• **Tujuan Tugas**: Dalam teks tentang pendidikan, siapa yang disebut merintis bangkitnya dunia pendidikan untuk menentang penjajah pada masa lalu?

• **Teks Kajian**:
Banyak kalangan memberikan makna tentang pendidikan sangat beragam, bahkan sesuai dengan pandangannya masing-masing. Azyumardi Azra, memberikan pengertian tentang "pendidikan" adalah merupakan suatu proses di mana suatu bangsa mempersiapkan generasi mudanya untuk menjalankan kehidupan dan untuk memenuhi tujuan hidup secara efektif dan efisien (Azra, 2004:19). Bahkan ia menegaskan, bahwa pendidikan lebih sekedar pengajaran, artinya, bahwa pendidikan adalah suatu proses dimana suatu bangsa atau negara membina dan mengembangkan kesadaran diri diantara individu-individu.

Di samping itu, pendidikan adalah suatu hal yang benar-benar ditanamkan selain menempa fisik, mental dan moral bagi individu-individu, agar mereka menjadi manusia yang berbudaya, sehingga diharapkan mampu memenuhi tugasnya sebagai manusia yang diciptakan Allah Tuhan Semesta Alam sebagai makhluk yang sempurna dan terpilih sebagai khalifahNya di muka bumi ini yang sekaligus menjadi warga negara yang berarti dan bermanfaat bagi suatu negara.

Bangkitnya dunia pendidikan yang dirintis oleh Pahlawan KH. Ahmad Dahlan, dan Ki Hadjar Dewantara untuk menentang penjajah pada massa lalu, sungguh sangat berarti apabila kita cermati dengan saksama. Untuk itu tidak terlalu berlebihan apabila bangsa Indonesia sebagai bangsa yang besar selalu berupaya mengejawantahkan nilai-nilai pendidikan yang telah dirintis oleh beliau-beliau itu, sebagai bentuk refteksi penghargaan sekaligus bentuk penghormatan yang tiada terhingga kepada para tokoh pendidikan tersebut di bumi Nusantara tercinta ini. Di samping itu, betapa jiwa nasionalisme dan kejuangannya serta wawasan kebangsaan yang dimiliki para pendahulu kita sangat besar, bahkan rela berkorban demi nusa dan bangsa. Lantas bagaimana dalam perkembangan sekarang?

Banyak para pemuda kita yang tidak memiliki jiwa besar, bahkan sangat mengkhawatirkan, jangan-jangan terhadap lagu kebangsaan kita pun sudah tidak hafal lagi. Maka kita sangat yakin dan semakin sadar, bahwa hanya melalui dunia pendidikanlah bangsa kita akan menjadi maju, sehingga dapat mengejar ketertinggalan dengan bangsa lain di dunia, sekaligus merupakan barometer terhadap kualitas sumber daya manusia.

Apabila kita amati secara garis besar, pencapaian pendidikan nasional kita masih jauh dari harapan, apalagi untuk mampu bersaing secara kompetitif dengan perkembangan pendidikan pada tingkat global. Baik secara kuantitatif maupun kualitatif, pendidikan nasional masih memiliki banyak kelemahan mendasar. Bahkan pendidikan nasional, menurut banyak kalangan, bukan hanya belum berhasil meningkatkan kecerdasan dan keterampilan anak didik, melainkan gagal dalam membentuk karakter dan watak kepribadian, bahkan terjadi adanya degradasi moral.

• **Data Sumber**:

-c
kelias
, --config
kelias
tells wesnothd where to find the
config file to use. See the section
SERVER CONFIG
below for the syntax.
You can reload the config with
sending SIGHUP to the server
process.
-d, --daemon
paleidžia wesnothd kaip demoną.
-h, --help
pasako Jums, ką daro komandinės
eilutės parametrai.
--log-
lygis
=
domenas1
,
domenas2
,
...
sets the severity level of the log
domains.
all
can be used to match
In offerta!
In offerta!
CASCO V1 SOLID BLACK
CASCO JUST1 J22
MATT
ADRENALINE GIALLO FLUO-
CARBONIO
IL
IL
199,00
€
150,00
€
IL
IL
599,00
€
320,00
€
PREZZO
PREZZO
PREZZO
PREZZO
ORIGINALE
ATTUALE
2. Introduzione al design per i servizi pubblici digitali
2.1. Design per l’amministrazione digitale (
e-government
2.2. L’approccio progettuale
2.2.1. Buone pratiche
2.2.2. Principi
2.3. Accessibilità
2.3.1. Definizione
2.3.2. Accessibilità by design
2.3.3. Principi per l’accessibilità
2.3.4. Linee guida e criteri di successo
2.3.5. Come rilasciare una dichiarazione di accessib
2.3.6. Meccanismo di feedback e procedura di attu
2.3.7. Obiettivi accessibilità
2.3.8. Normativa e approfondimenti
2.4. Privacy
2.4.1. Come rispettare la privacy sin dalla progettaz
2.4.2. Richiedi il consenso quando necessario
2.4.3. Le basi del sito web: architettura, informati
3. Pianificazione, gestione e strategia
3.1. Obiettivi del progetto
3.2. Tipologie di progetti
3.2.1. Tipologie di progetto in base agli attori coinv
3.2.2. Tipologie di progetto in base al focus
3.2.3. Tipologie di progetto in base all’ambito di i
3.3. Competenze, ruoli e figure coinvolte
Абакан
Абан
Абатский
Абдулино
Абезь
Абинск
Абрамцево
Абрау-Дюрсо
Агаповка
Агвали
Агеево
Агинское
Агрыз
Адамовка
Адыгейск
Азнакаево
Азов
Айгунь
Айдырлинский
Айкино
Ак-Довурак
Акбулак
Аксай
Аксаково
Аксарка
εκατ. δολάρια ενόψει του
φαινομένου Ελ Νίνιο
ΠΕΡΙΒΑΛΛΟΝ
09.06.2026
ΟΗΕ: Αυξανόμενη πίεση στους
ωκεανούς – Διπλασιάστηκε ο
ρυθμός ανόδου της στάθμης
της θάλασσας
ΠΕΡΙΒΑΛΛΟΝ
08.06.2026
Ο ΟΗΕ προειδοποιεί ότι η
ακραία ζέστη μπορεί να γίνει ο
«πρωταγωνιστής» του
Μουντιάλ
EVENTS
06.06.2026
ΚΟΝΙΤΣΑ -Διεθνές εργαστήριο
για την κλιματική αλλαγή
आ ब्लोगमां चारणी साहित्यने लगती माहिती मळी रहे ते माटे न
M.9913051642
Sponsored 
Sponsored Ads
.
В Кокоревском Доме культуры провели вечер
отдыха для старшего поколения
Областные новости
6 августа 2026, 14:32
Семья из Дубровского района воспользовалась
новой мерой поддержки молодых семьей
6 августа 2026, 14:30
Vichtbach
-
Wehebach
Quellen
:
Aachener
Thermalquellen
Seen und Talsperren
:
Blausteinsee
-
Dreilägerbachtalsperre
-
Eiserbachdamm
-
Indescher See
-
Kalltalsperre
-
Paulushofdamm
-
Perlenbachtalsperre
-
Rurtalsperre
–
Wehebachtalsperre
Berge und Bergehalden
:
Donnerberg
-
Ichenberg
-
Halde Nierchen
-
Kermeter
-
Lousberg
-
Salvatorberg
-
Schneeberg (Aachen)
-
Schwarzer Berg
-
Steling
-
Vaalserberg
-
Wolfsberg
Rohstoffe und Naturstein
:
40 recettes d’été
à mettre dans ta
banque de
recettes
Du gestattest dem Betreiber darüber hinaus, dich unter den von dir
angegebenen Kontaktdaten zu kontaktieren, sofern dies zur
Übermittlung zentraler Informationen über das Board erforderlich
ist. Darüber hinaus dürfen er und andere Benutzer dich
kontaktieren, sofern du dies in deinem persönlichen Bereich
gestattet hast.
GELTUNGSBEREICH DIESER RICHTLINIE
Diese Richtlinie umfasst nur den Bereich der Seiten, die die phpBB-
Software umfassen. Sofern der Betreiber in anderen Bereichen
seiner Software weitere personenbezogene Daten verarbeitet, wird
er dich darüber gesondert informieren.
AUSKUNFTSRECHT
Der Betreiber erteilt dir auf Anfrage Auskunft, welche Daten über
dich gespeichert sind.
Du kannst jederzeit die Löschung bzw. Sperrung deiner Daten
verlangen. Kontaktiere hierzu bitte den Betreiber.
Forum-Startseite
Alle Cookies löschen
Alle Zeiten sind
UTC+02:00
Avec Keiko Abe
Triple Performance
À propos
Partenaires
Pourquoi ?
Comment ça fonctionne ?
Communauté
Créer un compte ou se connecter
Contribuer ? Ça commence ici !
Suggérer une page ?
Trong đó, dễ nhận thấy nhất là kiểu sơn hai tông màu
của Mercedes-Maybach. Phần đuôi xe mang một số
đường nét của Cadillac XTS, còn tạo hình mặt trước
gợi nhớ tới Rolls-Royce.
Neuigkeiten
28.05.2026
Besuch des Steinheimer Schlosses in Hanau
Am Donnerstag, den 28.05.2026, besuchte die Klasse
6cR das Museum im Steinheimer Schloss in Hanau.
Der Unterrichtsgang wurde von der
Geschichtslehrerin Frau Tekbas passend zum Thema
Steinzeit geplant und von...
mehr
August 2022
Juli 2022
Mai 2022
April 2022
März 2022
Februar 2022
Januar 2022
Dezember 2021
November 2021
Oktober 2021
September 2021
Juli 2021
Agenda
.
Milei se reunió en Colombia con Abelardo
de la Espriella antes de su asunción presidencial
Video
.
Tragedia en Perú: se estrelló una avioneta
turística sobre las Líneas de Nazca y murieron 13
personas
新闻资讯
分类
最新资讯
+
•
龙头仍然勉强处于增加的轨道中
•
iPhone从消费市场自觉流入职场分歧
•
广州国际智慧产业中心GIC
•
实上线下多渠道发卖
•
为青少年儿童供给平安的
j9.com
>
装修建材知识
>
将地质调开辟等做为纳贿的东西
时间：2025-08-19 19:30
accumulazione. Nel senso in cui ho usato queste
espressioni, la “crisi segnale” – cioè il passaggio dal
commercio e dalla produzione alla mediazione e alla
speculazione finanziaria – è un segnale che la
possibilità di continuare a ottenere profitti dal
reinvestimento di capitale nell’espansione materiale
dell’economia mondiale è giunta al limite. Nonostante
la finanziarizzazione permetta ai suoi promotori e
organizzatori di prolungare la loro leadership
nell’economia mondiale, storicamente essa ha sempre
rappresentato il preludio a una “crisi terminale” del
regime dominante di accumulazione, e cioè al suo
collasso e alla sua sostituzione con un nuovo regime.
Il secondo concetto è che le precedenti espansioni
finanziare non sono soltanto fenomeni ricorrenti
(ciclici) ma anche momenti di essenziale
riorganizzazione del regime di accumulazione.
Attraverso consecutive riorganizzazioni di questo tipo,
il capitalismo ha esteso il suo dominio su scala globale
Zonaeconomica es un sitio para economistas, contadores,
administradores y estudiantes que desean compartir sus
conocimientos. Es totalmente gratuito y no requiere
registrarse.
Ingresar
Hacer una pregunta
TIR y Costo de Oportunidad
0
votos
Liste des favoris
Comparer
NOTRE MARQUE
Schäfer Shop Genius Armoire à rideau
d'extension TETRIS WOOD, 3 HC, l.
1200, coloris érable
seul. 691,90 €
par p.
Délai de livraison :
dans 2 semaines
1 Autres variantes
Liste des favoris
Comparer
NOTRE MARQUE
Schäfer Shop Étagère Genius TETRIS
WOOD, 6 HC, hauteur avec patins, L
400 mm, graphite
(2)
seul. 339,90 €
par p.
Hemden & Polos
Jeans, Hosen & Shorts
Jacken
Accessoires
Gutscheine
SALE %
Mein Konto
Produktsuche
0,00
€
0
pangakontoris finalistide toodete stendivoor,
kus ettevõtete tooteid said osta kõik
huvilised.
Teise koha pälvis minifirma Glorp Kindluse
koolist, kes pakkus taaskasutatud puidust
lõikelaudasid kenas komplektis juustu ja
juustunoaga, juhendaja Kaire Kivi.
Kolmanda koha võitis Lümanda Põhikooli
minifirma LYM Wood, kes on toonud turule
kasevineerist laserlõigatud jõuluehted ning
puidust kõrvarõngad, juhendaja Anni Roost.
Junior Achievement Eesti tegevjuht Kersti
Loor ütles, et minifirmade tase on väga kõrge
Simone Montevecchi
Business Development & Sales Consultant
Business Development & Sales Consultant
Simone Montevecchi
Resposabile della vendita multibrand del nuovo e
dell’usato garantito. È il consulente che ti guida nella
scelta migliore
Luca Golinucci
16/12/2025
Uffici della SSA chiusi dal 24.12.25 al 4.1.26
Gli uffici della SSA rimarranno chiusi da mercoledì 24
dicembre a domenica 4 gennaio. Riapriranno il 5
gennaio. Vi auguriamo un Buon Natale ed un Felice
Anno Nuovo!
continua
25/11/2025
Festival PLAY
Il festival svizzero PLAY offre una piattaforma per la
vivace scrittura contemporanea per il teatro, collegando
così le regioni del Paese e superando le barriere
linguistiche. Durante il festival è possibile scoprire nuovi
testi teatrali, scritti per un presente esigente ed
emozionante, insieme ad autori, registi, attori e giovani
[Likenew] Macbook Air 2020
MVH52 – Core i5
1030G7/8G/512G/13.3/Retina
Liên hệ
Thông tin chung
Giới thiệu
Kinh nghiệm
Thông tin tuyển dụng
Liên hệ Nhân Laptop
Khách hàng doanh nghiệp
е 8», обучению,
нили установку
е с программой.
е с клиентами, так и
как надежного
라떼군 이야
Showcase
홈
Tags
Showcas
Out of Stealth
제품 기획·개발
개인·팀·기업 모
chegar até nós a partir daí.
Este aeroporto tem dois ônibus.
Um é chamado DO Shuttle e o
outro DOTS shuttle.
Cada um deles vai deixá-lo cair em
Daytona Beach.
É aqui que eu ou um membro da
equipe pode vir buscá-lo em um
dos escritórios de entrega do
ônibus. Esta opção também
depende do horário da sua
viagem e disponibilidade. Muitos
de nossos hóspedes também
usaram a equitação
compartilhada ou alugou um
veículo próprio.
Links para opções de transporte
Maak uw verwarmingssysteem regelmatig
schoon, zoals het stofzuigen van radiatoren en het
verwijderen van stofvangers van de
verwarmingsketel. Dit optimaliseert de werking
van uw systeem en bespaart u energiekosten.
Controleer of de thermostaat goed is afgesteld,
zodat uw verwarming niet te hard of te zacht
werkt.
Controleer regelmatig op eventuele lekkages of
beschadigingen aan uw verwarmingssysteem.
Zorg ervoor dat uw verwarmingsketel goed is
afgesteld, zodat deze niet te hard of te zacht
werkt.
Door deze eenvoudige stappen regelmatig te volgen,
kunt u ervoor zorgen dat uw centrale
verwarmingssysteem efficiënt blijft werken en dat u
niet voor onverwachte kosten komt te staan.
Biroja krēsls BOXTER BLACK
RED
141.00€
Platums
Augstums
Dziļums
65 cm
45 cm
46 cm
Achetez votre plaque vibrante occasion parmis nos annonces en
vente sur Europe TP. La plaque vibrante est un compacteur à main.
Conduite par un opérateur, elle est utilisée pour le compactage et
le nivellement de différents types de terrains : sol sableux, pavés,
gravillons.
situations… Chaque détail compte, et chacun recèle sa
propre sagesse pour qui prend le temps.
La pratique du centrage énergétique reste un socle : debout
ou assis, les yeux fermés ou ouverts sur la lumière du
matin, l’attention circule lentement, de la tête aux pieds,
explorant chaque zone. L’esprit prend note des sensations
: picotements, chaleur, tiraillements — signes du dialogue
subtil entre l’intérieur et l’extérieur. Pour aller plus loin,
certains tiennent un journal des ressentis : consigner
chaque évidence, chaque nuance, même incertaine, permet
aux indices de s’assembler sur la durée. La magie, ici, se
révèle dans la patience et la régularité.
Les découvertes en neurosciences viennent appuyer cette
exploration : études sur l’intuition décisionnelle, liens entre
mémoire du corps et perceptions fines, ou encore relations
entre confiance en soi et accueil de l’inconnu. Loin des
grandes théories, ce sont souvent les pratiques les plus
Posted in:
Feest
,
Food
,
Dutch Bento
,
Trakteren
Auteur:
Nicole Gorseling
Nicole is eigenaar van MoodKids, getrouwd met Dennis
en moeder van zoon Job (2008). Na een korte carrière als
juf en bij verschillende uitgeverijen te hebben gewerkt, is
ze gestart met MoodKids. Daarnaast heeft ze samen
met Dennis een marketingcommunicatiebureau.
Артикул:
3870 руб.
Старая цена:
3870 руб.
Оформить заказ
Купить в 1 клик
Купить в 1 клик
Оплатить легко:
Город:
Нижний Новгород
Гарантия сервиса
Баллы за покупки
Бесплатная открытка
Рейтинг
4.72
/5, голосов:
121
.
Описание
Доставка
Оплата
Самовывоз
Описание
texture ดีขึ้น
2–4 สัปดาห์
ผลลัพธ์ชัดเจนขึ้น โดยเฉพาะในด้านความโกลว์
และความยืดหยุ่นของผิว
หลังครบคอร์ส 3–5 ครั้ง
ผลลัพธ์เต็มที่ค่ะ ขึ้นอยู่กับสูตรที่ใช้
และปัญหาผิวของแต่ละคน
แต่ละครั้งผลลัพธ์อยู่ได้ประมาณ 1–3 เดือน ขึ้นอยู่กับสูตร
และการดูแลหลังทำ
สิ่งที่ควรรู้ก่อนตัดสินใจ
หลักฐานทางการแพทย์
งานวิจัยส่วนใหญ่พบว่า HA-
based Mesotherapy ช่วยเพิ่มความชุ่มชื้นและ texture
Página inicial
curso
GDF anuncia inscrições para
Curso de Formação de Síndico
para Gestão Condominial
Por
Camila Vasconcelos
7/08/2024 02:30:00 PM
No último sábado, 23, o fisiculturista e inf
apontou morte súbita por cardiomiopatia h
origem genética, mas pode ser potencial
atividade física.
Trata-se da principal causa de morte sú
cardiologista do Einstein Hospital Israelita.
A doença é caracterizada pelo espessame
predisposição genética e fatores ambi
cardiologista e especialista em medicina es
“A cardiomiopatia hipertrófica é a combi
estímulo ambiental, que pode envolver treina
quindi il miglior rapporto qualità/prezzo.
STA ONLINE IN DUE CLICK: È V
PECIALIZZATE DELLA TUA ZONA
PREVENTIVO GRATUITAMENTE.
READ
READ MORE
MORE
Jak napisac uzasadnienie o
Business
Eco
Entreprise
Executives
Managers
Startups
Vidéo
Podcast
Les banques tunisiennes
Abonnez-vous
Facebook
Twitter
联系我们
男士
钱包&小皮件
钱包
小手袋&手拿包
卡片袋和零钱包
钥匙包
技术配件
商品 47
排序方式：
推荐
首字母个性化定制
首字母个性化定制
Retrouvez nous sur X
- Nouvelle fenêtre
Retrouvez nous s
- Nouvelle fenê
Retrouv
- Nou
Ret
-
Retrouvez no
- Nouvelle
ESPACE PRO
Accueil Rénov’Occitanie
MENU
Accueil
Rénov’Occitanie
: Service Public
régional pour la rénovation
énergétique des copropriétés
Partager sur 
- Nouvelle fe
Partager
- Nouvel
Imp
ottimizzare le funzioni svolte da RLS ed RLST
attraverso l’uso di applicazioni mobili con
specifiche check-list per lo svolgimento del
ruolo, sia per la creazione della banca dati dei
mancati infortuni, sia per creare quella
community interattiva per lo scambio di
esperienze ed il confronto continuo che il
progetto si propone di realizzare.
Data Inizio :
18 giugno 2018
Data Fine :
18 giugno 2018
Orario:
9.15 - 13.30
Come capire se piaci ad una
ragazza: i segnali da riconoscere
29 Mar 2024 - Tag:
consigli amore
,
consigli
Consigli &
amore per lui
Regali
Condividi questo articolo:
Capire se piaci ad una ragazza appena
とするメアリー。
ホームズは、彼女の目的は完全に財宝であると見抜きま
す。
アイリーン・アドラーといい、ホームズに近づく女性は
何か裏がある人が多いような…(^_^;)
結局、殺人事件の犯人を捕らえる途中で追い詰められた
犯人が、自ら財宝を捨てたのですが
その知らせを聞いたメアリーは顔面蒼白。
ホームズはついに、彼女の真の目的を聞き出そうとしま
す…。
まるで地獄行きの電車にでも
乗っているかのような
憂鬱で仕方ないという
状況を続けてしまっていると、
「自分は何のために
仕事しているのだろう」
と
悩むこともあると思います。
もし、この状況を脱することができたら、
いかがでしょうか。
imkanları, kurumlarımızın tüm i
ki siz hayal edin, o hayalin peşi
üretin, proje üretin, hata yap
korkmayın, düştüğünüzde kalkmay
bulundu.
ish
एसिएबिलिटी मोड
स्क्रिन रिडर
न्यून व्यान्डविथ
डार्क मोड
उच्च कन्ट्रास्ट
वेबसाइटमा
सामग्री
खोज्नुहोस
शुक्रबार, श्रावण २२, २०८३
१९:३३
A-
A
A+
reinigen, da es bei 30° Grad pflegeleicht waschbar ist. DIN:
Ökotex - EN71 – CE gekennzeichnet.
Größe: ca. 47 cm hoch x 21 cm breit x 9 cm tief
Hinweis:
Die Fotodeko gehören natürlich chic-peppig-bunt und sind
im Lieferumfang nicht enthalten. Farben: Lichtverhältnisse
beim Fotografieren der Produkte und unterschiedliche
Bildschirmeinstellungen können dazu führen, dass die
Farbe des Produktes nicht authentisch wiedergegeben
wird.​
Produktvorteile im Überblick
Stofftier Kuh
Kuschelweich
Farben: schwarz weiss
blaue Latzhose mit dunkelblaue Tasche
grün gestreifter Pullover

• **Jawaban Latihan**: Pahlawan KH. Ahmad Dahlan dan Ki Hadjar Dewantara.